All our 1Gb connections are SX/Multimode.  We are seeing others utilize these GBIC's for >1Km on plain-old-in-the-ground-who-knows-what-the-modal-bandwidth-is 62.5/125 FDDI-spec glass.  While we do have high GBIC failure rates (~10% per year), they are not distance related since they have been hard-failures and are on links < 100M in length. 

We used the specs and installed 50um and have since been slowed in our use of it because the newer connectors (like MT-RJ and others) have made it problematic to field install the new connectors on 50um fiber.  Since we pulled new 62.5um next to it we have used in exclusively for both our 1Gb Ethernet and our Fibre Channel for all connections, regardless of length.

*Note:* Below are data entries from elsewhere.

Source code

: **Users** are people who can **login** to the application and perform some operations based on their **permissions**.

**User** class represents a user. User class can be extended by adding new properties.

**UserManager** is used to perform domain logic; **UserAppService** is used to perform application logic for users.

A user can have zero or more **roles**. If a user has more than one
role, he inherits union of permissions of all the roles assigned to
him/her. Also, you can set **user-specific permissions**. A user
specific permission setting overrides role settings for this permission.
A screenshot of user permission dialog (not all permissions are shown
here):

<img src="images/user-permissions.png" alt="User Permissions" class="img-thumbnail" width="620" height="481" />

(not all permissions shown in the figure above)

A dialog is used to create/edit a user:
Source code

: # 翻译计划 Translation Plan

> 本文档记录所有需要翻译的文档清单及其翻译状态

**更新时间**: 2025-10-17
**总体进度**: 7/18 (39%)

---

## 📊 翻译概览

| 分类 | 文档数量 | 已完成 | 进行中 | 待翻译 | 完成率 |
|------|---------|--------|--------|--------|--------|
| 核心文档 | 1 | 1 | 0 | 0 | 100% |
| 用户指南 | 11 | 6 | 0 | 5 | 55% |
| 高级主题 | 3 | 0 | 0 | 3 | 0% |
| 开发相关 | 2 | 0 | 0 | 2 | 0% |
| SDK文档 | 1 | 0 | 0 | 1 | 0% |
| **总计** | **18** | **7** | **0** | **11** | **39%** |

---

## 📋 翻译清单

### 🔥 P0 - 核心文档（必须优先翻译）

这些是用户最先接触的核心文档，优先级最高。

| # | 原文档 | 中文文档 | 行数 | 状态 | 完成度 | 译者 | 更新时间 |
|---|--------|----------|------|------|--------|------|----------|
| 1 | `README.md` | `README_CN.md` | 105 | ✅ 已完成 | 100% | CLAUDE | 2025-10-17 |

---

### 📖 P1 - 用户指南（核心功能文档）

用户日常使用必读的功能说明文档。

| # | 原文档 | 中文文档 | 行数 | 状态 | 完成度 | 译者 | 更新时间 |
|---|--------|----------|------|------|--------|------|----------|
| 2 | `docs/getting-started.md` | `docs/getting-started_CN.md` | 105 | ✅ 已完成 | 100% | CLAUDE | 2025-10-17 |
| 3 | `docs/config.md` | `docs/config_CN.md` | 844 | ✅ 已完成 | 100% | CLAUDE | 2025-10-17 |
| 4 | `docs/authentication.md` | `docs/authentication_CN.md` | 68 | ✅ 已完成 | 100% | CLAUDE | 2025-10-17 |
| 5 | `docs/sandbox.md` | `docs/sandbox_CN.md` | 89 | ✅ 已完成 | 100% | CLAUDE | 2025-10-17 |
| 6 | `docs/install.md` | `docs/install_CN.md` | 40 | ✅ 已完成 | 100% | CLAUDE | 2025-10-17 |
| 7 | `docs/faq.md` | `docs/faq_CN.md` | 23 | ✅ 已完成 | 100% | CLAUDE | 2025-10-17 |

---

< 1% of our links are single mode and < 2% are > 1Km...

Just some observations...

Corey McCormick
CITGO Petroleum
corey@xxxxxxxxx



 -----Original Message-----
From:   Rick Walker [mailto:walker@xxxxxxxxxxxxxxxxx]
Sent:   Wednesday, April 19, 2000 6:58 PM
To:     stds-802-3-hssg@xxxxxxxx
Subject:        Re: 850 nm solutions



> Jim Tatum writes:
> But why does it matter? Why limit the users? Why not put in the table. It
> costs nothing.  Just put in what the model and data tell us to.  It is
> my opinion that a large percentage of 10GB style links are going to be
> very short, less than 10m.  If you look at the way many fiber ports
> are being used today, many are in the 10m range.  Also, since copper
> cables are going to be EXTREMELY challanged to go that distance at
> 10GB, why not let the market choose the lowest cost solution using
> 850nm VCSELs and 62.5um fiber?

FWIW, I agree that 10G across CAT-6 or other twisted pair would be very
difficult.  However 10G across coaxial cable is fairly easy.  It can be
done with 0.1" diameter coaxial cable using simple NRZ data encoding.  A
simple FIR pre-equalizer can double this distance.  Without a doubt
copper would be the cheapest solution for links under 10M.  I would
estimate a mature chipset price of about $50 per end and $15 for the
cable.

This performance was demonstrated in 1998 using a 25GHz bipolar chipset.
See: Walker, R. C., K. Hsieh, T. A. Knotts and C. Yen, "A 10Gb/s
Si-Bipolar TX/RX Chipset for Computer Data Transmission" , ISSCC Digest
of Technical Papers 41(February 1998), 302,303,450.

A Copper PHY was voted down by the committee because it was thought that
there was no market for this type of low-cost short distance link.